Extend the text on Saudi-bound migrant workers stranded by the flight shortage, picking up right after its final sentence.

• **Given text**
§ §

A large number of migrant workers, particularly those employed in Saudi Arabia, are facing a very uncertain future since there aren't enough flights for all of them to get back to their workplace in time. We are passing through very unusual times and facing unusual situations. A good number of our expatriate workers had to return home due to the pandemic, most of them from Saudi Arabia. Now, there are not enough flights or carriers that would ensure all the Saudi-bound workers go back to join their work in time. The consequence of that is loss of work permit and loss of jobs.
It would not be an exaggeration to say that our expatriate workers almost always get the raw end of the deal. This time has been no exception. They were left without any ostensible means of income after return, and many have returned without much savings to help tide them over during this pandemic. Considering that these workers contribute the major chunk to our foreign exchange coffer, the possibility of having their job terminated if they cannot fly on time has grave implications for our economy too. Reportedly, nearly seventy thousand workers with newly issued visas stand to lose their jobs because there are no tickets available. And the two airlines that are there for the purpose are able to operate only a limited number of flights weekly. The other airlines that used to operate flights to the Kingdom from Bangladesh have not resumed operations since air service was halted due to the pandemic.

§ §

• **Data section**
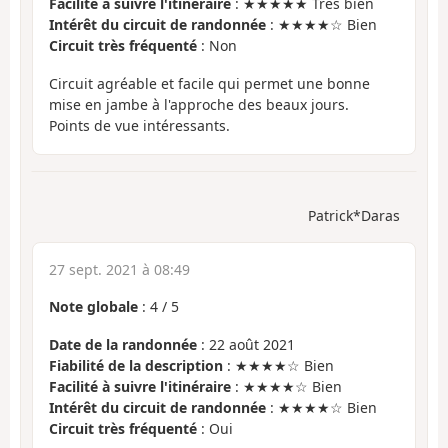
Facilité à suivre l'itinéraire
: ★★★★★ Très bien
Intérêt du circuit de randonnée
: ★★★★☆ Bien
Circuit très fréquenté
: Non
Circuit agréable et facile qui permet une bonne
mise en jambe à l'approche des beaux jours.
Points de vue intéressants.
Patrick*Daras
27 sept. 2021 à 08:49
Note globale
:
4
/
5
Date de la randonnée
: 22 août 2021
Fiabilité de la description
: ★★★★☆ Bien
Facilité à suivre l'itinéraire
: ★★★★☆ Bien
Intérêt du circuit de randonnée
: ★★★★☆ Bien
Circuit très fréquenté
: Oui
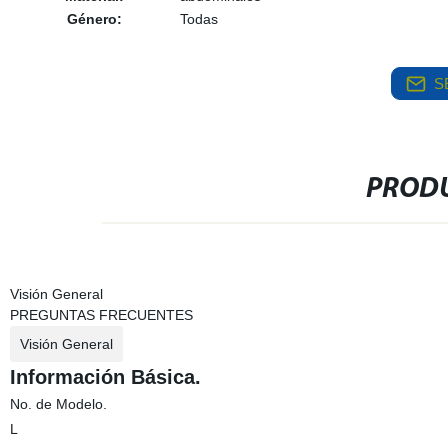
Género:
Todas
S
PRODU
Visión General
PREGUNTAS FRECUENTES
Visión General
Información Básica.
No. de Modelo.
L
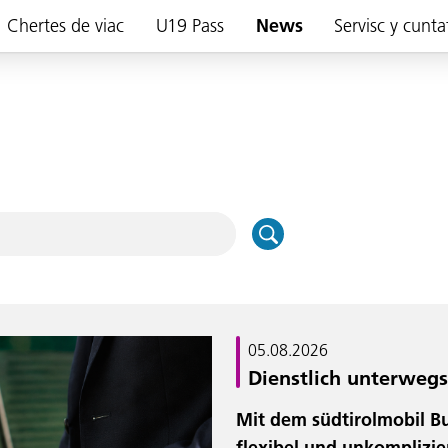
Chertes de viac
U19 Pass
News
Servisc y cunta
05.08.2026
Dienstlich unterwegs
Mit dem südtirolmobil Bu
flexibel und unkomplizie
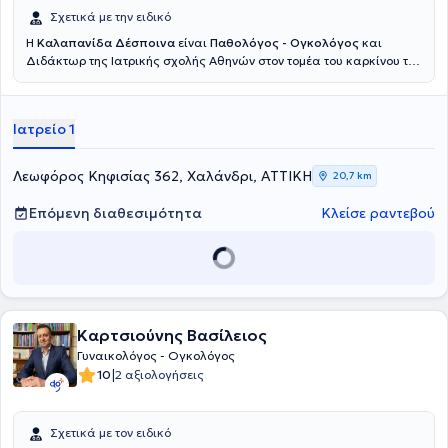
Σχετικά με την ειδικό
Η
Καλαπανίδα Δέσποινα
είναι
Παθολόγος - Ογκολόγος
και
Διδάκτωρ της Ιατρικής σχολής Αθηνών στον τομέα του καρκίνου του
μαστού, διατηρώντας ιδιωτικό ιατρείο στο Χαλάνδρι. Στόχος της
είναι να στέκεται ουσιαστικά δίπλα στους ασθενείς με καρκίνο σε
κάθε στάδιο της θεραπείας τους. Δίνει ιδιαίτερη έμφαση στη σαφή
Ιατρείο 1
τους ενημέρωση, την εμπιστοσύνη και την ανθρώπινη σχέση ιατρού -
ασθενούς. Διαθέτει σημαντική εμπειρία ως ερευνητής σε μεγάλες
πολυκεντρικές κλινικές μελέτες, γεγονός που της επιτρέπει να
Λεωφόρος Κηφισίας 362, Χαλάνδρι, ΑΤΤΙΚΗ
20,7 km
εφαρμόζει σύγχρονες και τεκμηριωμένες θεραπευτικές
προσεγγίσεις. Συνεργάζεται με τα Νοσοκομεία "Υγεία" και
Επόμενη διαθεσιμότητα
Κλείσε ραντεβού
Ευρωκλινική Αθηνών καθώς συμμετέχει και ενεργά στην
επιστημονική έρευνα με δημοσιεύσεις σε διεθνή συνέδρια και
επιστημονικά περιοδικά.
Καρτσιούνης Βασίλειος
Γυναικολόγος - Ογκολόγος
|
10
2 αξιολογήσεις
Σχετικά με τον ειδικό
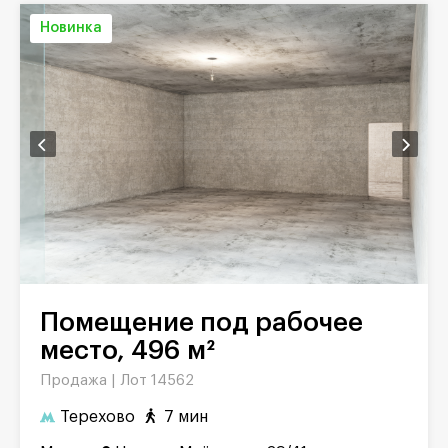
Новинка
Помещение под рабочее
место, 496 м²
Продажа |
Лот 14562
Терехово
7 мин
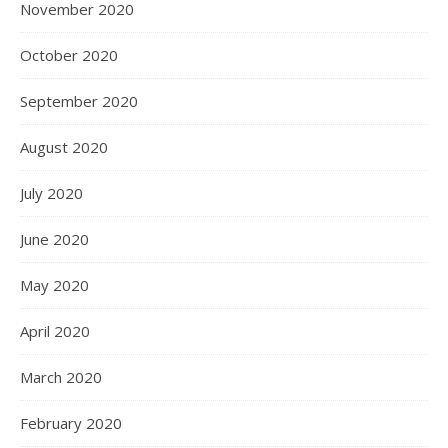
November 2020
October 2020
September 2020
August 2020
July 2020
June 2020
May 2020
April 2020
March 2020
February 2020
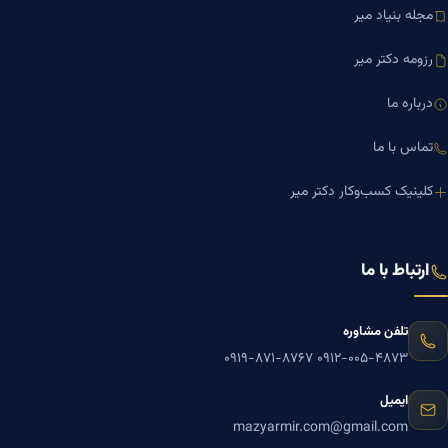
مجله بنیاد میر
رزومه دکتر میر
درباره ما
تماس با ما
کلینیک کسب‌وکار دکتر میر
ارتباط با ما
تلفن مشاوره
۰۹۱۹-۸۷۱-۸۷۶۷
۰۹۱۲-۰۰۵-۴۸۷۳
ایمیل
mazyarmir.com@gmail.com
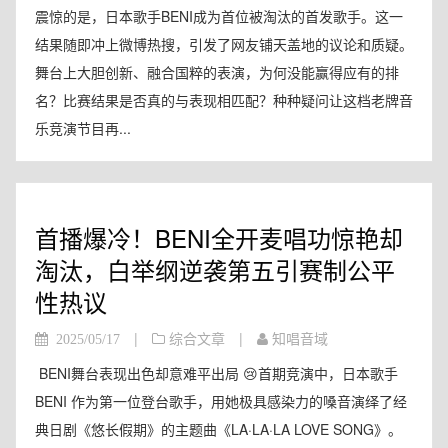
震惊的是，日本歌手BENI成为首位被淘汰的首发歌手。这一
结果随即冲上微博热搜，引发了网友铺天盖地的议论和质疑。
舞台上大胆创新、融合国粹的表演，为何没能赢得应有的排
名？比赛结果是否真的与表现相匹配？种种疑问让这档老牌音
乐竞演节目再...
首播爆冷！BENI全开麦唱功惊艳却
淘汰，白举纲逆袭第五引赛制公平
性热议
|
|
2025/05/17
综合文章
知唱音域
BENI舞台表现出色却意难平出局 😢首期竞演中，日本歌手
BENI 作为第一位登台歌手，用她极具感染力的嗓音演绎了经
典日剧《悠长假期》的主题曲《LA·LA·LA LOVE SONG》。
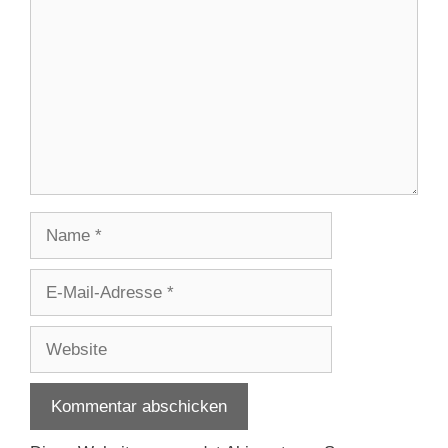
Name
E-
Mail-
Adresse
Website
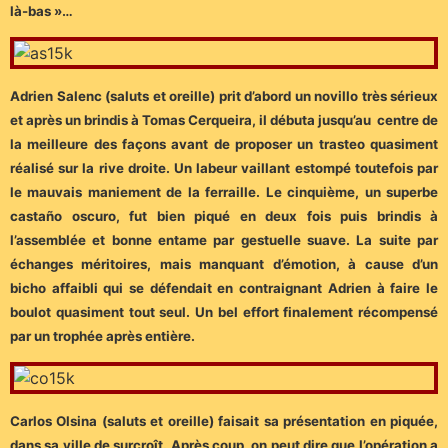
là-bas »…
Adrien Salenc (saluts et oreille) prit d’abord un novillo très sérieux
et après un brindis à Tomas Cerqueira, il débuta jusqu’au centre de
la meilleure des façons avant de proposer un trasteo quasiment
réalisé sur la rive droite. Un labeur vaillant estompé toutefois par
le mauvais maniement de la ferraille. Le cinquième, un superbe
castaño oscuro, fut bien piqué en deux fois puis brindis à
l’assemblée et bonne entame par gestuelle suave. La suite par
échanges méritoires, mais manquant d’émotion, à cause d’un
bicho affaibli qui se défendait en contraignant Adrien à faire le
boulot quasiment tout seul. Un bel effort finalement récompensé
par un trophée après entière.
Carlos Olsina (saluts et oreille) faisait sa présentation en piquée,
dans sa ville de surcroît. Après coup, on peut dire que l’opération a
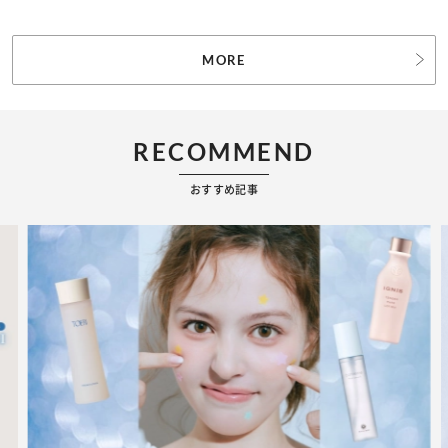
MORE
RECOMMEND
おすすめ記事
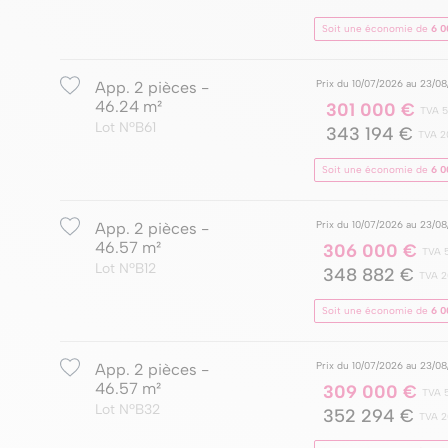
Soit une économie de
6 0
Prix du 10/07/2026 au 23/0
App. 2 pièces -
46.24 m²
301 000 €
TVA 5
Lot NºB61
343 194 €
TVA 2
Soit une économie de
6 0
Prix du 10/07/2026 au 23/0
App. 2 pièces -
46.57 m²
306 000 €
TVA 
Lot NºB12
348 882 €
TVA 
Soit une économie de
6 0
Prix du 10/07/2026 au 23/0
App. 2 pièces -
46.57 m²
309 000 €
TVA 
Lot NºB32
352 294 €
TVA 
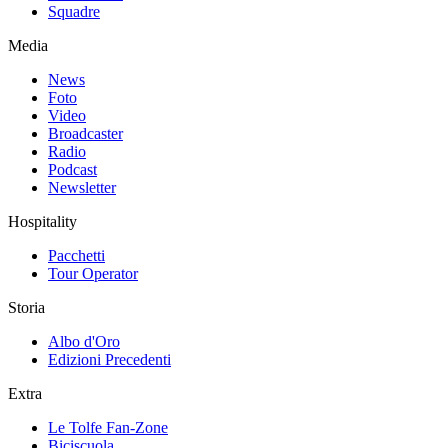
Squadre
Media
News
Foto
Video
Broadcaster
Radio
Podcast
Newsletter
Hospitality
Pacchetti
Tour Operator
Storia
Albo d'Oro
Edizioni Precedenti
Extra
Le Tolfe Fan-Zone
Biciscuola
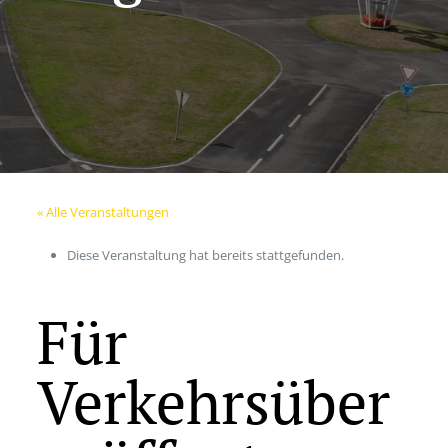
« Alle Veranstaltungen
Diese Veranstaltung hat bereits stattgefunden.
Für
Verkehrsüber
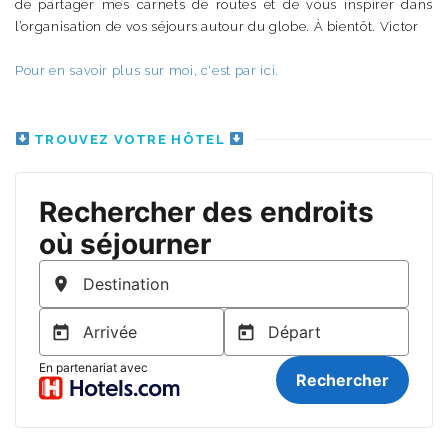
de partager mes carnets de routes et de vous inspirer dans
l’organisation de vos séjours autour du globe. À bientôt. Victor
Pour en savoir plus sur moi, c'est par ici.
TROUVEZ VOTRE HÔTEL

§ §

• **Output of the task**
We believe that the administration ought to go on overdrive to ensure that the migrant workers can rejoin their work in due time. The Civil Aviation Authority should be more proactive and get more airlines to resume their Bangladesh operations quickly, instead of vice versa. They should prevail on airlines such as Kuwait Airways to carry transit passengers, a practice they have stopped since the pandemic. The authorities should press into service all the Biman aircraft to ferry out the stranded workers. Additional aircraft should also be taken on lease for the purpose, as is done during the period of Hajj. After all, it is not the problem of the workers alone and it is not just for humanitarian reasons that they are helped so they can retain their employment abroad. Their earnings drive our economy.